Manoa chancellor opposes Navy deal
The decision further sours the prospects for the controversial UARC research center
A proposed Navy research center at the University of Hawaii at Manoa suffered another major setback yesterday, with the campus chancellor voicing her opposition.
"The proposed UARC contract with the Navy is not supported by our campus. Advancing it in the face of this opposition is not in the best interest of the campus," interim Chancellor Denise Konan said.
Last month, UH's Faculty Senate voted 31-18 to oppose the University Affiliated Research Center contract. Students and community groups have also voiced opposition to the plan.
"We're gratefully surprised by the chancellor's decision," said Ikaika Hussey, a UH graduate student and member of Save UH/Stop UARC, a coalition of students, faculty and community members.
Konan said she will not forward the contract to interim UH President David McClain or the Board of Regents for approval.
But McClain said he will still conduct an informational meeting about the UARC for the regents in January, as planned, to give everyone a chance to voice their opinion. Then, he will make his recommendation.
He said Konan's decision will weigh heavily on his, but he noted that he is neither for nor against the proposal.
"I'm agnostic on the issue," McClain said.
CRAIG T. KOJIMA / CKOJIMA@STARBULLETIN.COM
Interim UH-Manoa Chancellor Denise Konan, left, and Robert Bley-Vroman, chairman of the UH-Manoa Faculty Senate, spoke to reporters yesterday about not proceeding on the University Affiliated Research Center contract proposal.
In addition to the vocal opposition, Konan said she is concerned with the cost of setting up a center on campus. And there were few faculty who said they were interested in doing UARC-funded research.
The plan would make UH just the fifth University Affiliated Research Center in the country and the first new UARC in more than 50 years.
The proposed contract would steer up to $10 million in Navy research grants a year to the university for five years, proponents say.

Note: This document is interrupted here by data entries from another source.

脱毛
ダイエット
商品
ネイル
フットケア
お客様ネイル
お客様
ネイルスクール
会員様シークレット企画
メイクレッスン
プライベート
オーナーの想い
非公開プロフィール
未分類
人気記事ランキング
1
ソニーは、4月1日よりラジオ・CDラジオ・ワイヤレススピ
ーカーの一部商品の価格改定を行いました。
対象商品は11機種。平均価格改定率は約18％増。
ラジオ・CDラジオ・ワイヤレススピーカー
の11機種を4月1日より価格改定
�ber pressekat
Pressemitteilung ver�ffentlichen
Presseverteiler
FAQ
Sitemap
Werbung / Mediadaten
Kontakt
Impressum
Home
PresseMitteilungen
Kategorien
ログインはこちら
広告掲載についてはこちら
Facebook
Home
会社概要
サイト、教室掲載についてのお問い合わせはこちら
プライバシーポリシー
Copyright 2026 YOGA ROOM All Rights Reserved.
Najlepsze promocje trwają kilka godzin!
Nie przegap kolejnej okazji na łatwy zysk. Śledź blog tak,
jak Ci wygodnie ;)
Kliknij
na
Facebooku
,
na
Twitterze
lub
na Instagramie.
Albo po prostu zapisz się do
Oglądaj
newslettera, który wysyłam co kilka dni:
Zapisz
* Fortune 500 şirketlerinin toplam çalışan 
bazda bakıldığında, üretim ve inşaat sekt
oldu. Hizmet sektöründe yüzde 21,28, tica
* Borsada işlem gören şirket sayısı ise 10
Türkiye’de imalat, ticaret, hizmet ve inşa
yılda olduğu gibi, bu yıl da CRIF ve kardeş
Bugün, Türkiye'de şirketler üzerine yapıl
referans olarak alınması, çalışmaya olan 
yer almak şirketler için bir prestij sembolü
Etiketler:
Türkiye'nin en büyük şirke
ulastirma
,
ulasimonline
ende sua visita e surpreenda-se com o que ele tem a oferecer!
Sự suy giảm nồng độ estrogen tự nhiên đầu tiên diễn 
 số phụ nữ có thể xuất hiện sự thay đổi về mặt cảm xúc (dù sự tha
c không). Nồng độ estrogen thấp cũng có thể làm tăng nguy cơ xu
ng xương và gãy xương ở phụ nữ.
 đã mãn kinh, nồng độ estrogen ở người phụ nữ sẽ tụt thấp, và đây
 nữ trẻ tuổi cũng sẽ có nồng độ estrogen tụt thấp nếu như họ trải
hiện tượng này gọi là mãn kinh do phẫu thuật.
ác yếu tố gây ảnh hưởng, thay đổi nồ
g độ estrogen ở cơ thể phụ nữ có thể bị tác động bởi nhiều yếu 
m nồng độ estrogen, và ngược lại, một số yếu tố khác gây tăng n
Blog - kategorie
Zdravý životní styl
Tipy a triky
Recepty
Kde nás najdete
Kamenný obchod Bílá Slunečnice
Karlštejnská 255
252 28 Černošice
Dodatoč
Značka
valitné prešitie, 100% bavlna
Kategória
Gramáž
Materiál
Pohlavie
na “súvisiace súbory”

The additional money would have been less than 3 percent of the research money UH took in last year and would represent an even smaller portion in coming years.
McClain said the university attracted $360 million in research grants last year and has already taken in $180 million in the first three months of this year.

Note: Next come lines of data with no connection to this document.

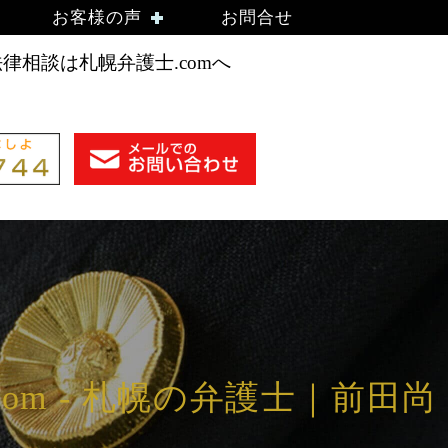
）
お客様の声
お問合せ
相談は札幌弁護士.comへ
m - 札幌の弁護士｜前田尚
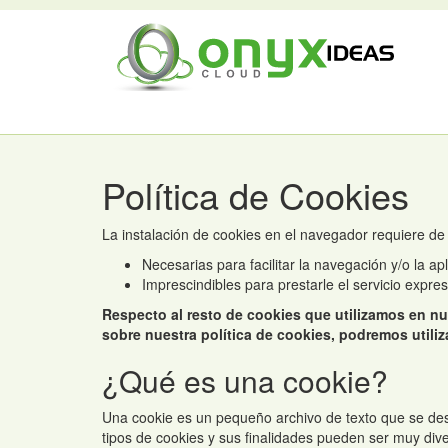
Política de Cookies
La instalación de cookies en el navegador requiere de
Necesarias para facilitar la navegación y/o la ap
Imprescindibles para prestarle el servicio expre
Respecto al resto de cookies que utilizamos en n
sobre nuestra política de cookies, podremos utiliza
¿Qué es una cookie?
Una cookie es un pequeño archivo de texto que se des
tipos de cookies y sus finalidades pueden ser muy dive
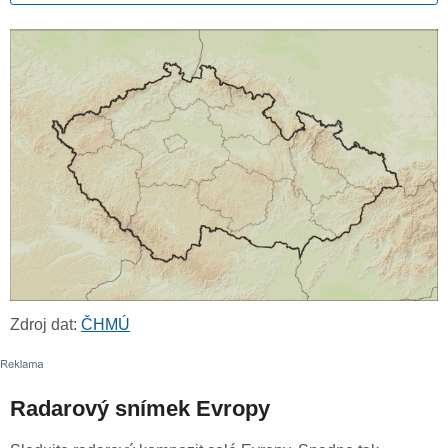
Zdroj dat:
ČHMÚ
Radarový snímek Evropy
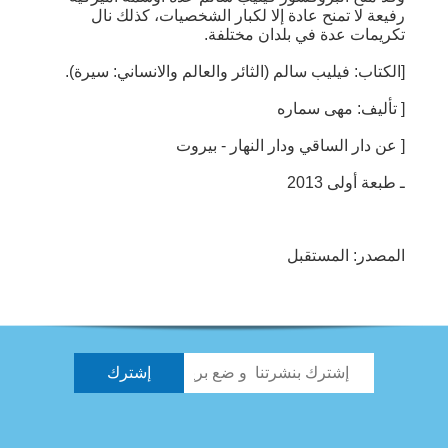
رفيعة لا تمنح عادة إلا لكبار الشخصيات، كذلك نال
تكريمات عدة في بلدان مختلفة.
[الكتاب: فيليب سالم (الثائر والعالم والانساني: سيرة).
[ تأليف: مهى سماره
[ عن دار الساقي ودار النهار - بيروت
ـ طبعة أولى 2013
المصدر: المستقبل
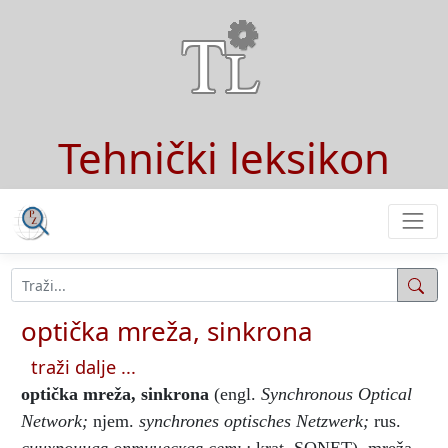
Tehnički leksikon
optička mreža, sinkrona
traži dalje ...
optička mreža, sinkrona
(engl.
Synchronous Optical
Network;
njem.
synchrones optisches Netzwerk;
rus.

"I don't see any signs of our research funding slowing," Konan said.
She said the campus is running out of laboratory space and in some areas has already reached capacity. And because of the potential for classified research, Konan said it would have more appropriate to have UARC-related research done off campus as it is done at the other UARC universities.
However, the contract negotiated by the UH-Manoa vice chancellor for research and graduate education calls for the center to use existing UH facilities.
The other Navy research centers are at the University of Washington, Pennsylvania State University, Johns Hopkins University and the University of Texas at Austin.